• Instructions for the task: Copy out every line of the data exactly; do not include the images.

• Stored records:
[Start of Attachment]

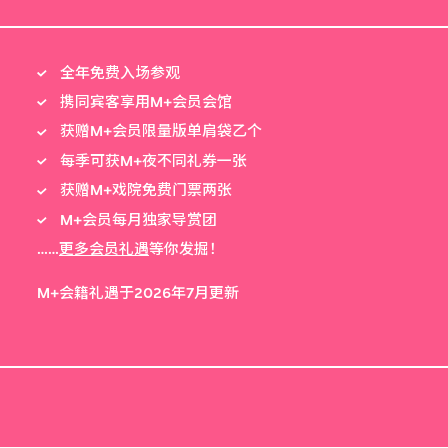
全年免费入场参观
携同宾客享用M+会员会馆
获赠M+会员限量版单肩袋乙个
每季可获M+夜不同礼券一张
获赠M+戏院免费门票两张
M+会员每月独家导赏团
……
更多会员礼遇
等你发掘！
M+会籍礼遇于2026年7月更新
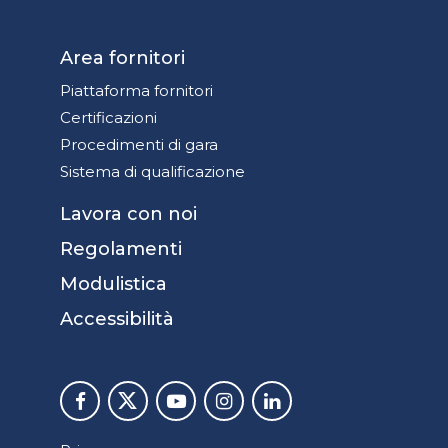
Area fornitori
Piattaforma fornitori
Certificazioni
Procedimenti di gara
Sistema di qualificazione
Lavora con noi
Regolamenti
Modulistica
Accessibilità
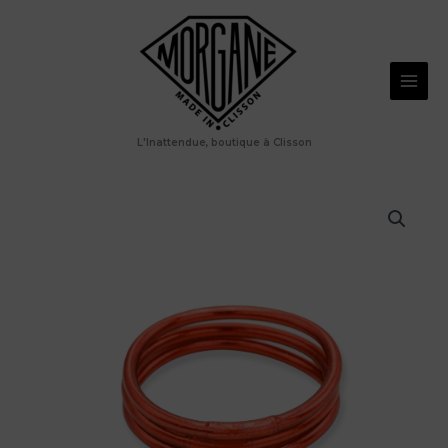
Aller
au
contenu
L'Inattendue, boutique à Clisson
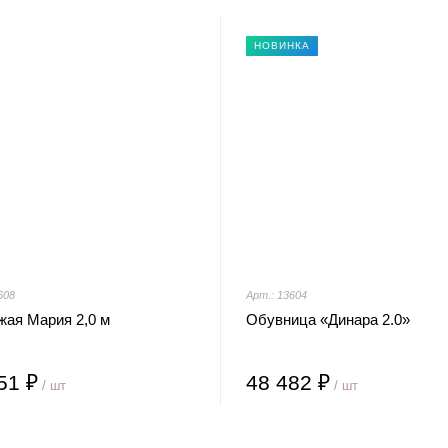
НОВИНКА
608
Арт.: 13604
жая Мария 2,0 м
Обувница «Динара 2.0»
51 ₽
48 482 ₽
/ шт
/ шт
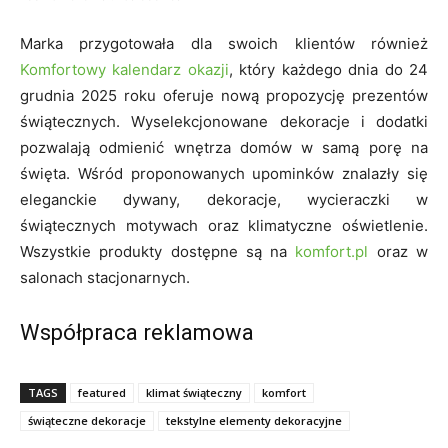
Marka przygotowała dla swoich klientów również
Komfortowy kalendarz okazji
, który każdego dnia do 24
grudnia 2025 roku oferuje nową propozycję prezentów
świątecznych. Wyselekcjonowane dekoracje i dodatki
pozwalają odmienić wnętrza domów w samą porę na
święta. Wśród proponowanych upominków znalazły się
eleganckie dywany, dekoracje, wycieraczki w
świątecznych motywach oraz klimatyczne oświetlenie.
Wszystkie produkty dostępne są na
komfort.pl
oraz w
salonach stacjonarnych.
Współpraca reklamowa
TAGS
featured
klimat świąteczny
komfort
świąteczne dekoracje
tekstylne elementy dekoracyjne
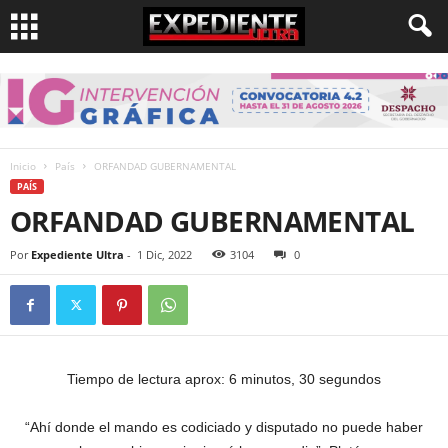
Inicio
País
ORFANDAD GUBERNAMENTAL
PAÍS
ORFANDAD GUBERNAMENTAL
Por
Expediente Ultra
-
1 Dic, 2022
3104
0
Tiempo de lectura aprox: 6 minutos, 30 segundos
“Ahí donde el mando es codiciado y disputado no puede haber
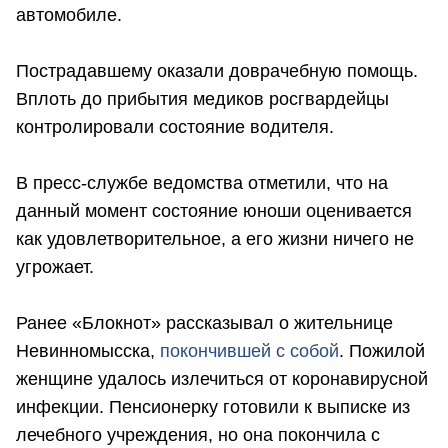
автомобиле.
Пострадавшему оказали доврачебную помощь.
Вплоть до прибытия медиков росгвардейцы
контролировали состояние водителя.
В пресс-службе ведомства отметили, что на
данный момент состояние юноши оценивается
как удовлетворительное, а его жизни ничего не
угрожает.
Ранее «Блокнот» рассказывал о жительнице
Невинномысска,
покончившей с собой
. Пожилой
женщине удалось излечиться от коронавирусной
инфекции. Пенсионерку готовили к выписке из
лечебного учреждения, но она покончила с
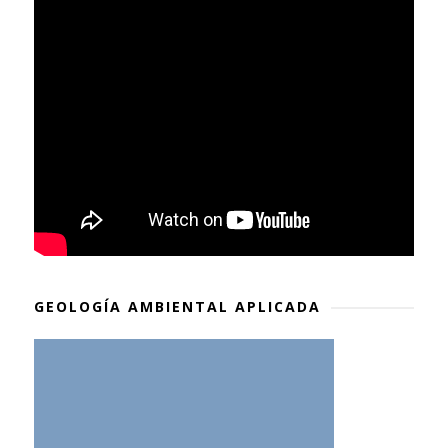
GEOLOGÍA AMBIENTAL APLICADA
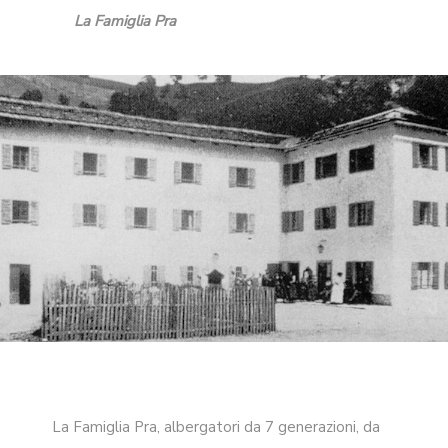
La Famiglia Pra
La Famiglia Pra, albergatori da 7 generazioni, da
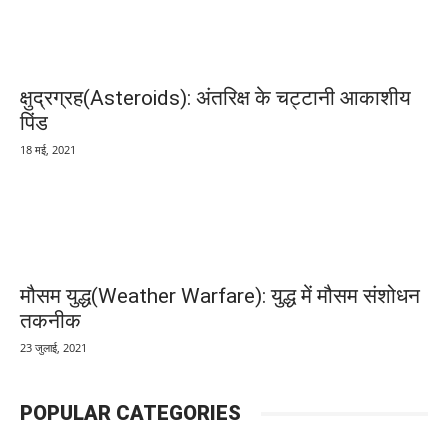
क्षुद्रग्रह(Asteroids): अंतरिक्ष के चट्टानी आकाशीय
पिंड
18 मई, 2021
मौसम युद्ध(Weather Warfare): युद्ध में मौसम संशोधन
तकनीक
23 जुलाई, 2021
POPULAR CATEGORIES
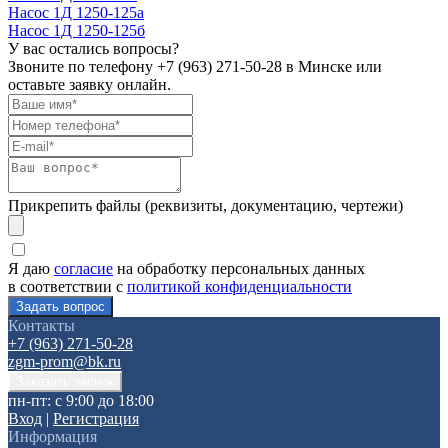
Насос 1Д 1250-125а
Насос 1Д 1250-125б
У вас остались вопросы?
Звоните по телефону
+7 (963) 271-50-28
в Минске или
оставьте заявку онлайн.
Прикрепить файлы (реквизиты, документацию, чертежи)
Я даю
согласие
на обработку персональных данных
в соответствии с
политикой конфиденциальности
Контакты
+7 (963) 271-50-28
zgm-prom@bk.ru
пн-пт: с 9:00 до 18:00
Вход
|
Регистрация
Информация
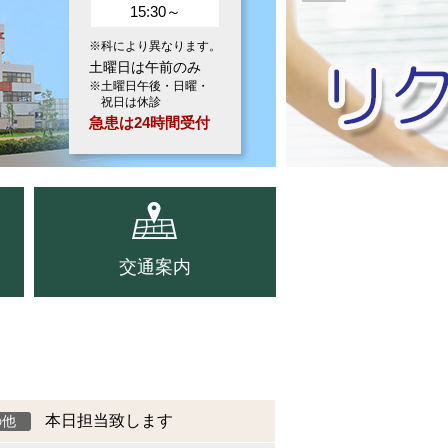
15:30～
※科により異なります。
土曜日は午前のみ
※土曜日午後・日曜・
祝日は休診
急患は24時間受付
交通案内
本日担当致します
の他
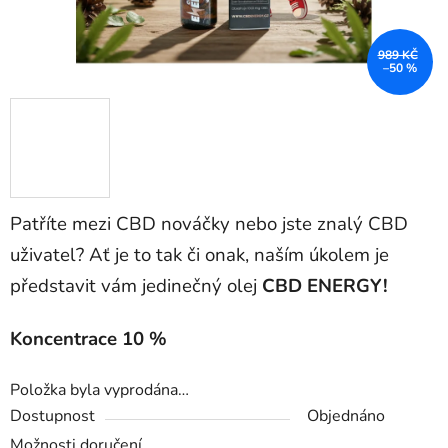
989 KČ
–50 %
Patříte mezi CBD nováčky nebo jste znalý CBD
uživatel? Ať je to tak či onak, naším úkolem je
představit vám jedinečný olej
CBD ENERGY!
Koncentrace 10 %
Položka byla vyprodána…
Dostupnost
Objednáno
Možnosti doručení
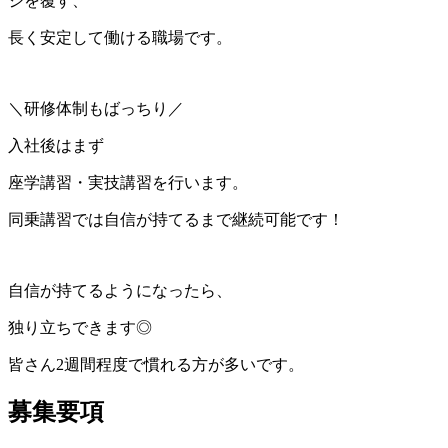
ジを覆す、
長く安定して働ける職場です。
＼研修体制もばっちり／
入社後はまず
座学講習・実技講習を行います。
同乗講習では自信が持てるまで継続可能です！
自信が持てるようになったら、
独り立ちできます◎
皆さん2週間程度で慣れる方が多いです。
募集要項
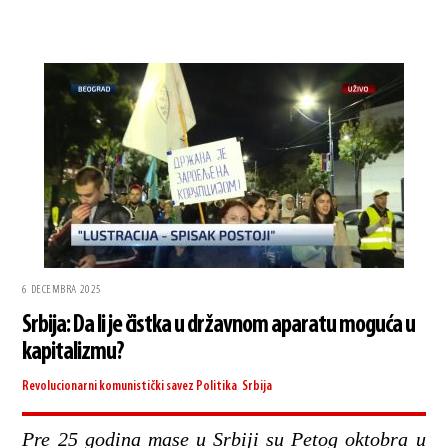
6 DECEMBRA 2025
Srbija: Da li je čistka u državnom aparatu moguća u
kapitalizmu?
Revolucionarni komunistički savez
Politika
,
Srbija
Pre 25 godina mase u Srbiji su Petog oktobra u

[End of Attachment]

• Answer for this exercise:
全年免费入场参观
携同宾客享用M+会员会馆
获赠M+会员限量版单肩袋乙个
每季可获M+夜不同礼券一张
获赠M+戏院免费门票两张
M+会员每月独家导赏团
……
更多会员礼遇
等你发掘！
M+会籍礼遇于2026年7月更新
Area fornitori
Piattaforma fornitori
Certificazioni
Procedimenti di gara
Sistema di qualificazione
Lavora con noi
Regolamenti
Modulistica
Accessibilità
Aller
au
contenu
L'Inattendue, boutique à Clisson
НОВИНКА
608
Арт.: 13604
жая Мария 2,0 м
Обувница «Динара 2.0»
51 ₽
48 482 ₽
/ шт
/ шт
Marka przygotowała dla swoich klientów również
Komfortowy kalendarz okazji
, który każdego dnia do 24
grudnia 2025 roku oferuje nową propozycję prezentów
świątecznych. Wyselekcjonowane dekoracje i dodatki
pozwalają odmienić wnętrza domów w samą porę na
święta. Wśród proponowanych upominków znalazły się
eleganckie dywany, dekoracje, wycieraczki w
świątecznych motywach oraz klimatyczne oświetlenie.
Wszystkie produkty dostępne są na
komfort.pl
oraz w
salonach stacjonarnych.
Współpraca reklamowa
TAGS
featured
klimat świąteczny
komfort
świąteczne dekoracje
tekstylne elementy dekoracyjne
Inicio
País
ORFANDAD GUBERNAMENTAL
PAÍS
ORFANDAD GUBERNAMENTAL
Por
Expediente Ultra
-
1 Dic, 2022
3104
0
Tiempo de lectura aprox: 6 minutos, 30 segundos
“Ahí donde el mando es codiciado y disputado no puede haber
автомобиле.
Пострадавшему оказали доврачебную помощь.
Вплоть до прибытия медиков росгвардейцы
контролировали состояние водителя.
В пресс-службе ведомства отметили, что на
данный момент состояние юноши оценивается
как удовлетворительное, а его жизни ничего не
угрожает.
Ранее «Блокнот» рассказывал о жительнице
Невинномысска,
покончившей с собой
. Пожилой
женщине удалось излечиться от коронавирусной
инфекции. Пенсионерку готовили к выписке из
лечебного учреждения, но она покончила с
GEOLOGÍA AMBIENTAL APLICADA
La Famiglia Pra
La Famiglia Pra, albergatori da 7 generazioni, da
क्षुद्रग्रह(Asteroids): अंतरिक्ष के चट्टानी आकाशीय
पिंड
18 मई, 2021
मौसम युद्ध(Weather Warfare): युद्ध में मौसम संशोधन
तकनीक
23 जुलाई, 2021
POPULAR CATEGORIES
Насос 1Д 1250-125а
Насос 1Д 1250-125б
У вас остались вопросы?
Звоните по телефону
+7 (963) 271-50-28
в Минске или
оставьте заявку онлайн.
Прикрепить файлы (реквизиты, документацию, чертежи)
Я даю
согласие
на обработку персональных данных
в соответствии с
политикой конфиденциальности
Контакты
+7 (963) 271-50-28
zgm-prom@bk.ru
пн-пт: с 9:00 до 18:00
Вход
|
Регистрация
Информация
15:30～
※科により異なります。
土曜日は午前のみ
※土曜日午後・日曜・
祝日は休診
急患は24時間受付
交通案内
本日担当致します
の他
989 KČ
–50 %
Patříte mezi CBD nováčky nebo jste znalý CBD
uživatel? Ať je to tak či onak, naším úkolem je
představit vám jedinečný olej
CBD ENERGY!
Koncentrace 10 %
Položka byla vyprodána…
Dostupnost
Objednáno
Možnosti doručení
ジを覆す、
長く安定して働ける職場です。
＼研修体制もばっちり／
入社後はまず
座学講習・実技講習を行います。
同乗講習では自信が持てるまで継続可能です！
自信が持てるようになったら、
独り立ちできます◎
皆さん2週間程度で慣れる方が多いです。
募集要項
6 DECEMBRA 2025
Srbija: Da li je čistka u državnom aparatu moguća u
kapitalizmu?
Revolucionarni komunistički savez
Politika
,
Srbija
Pre 25 godina mase u Srbiji su Petog oktobra u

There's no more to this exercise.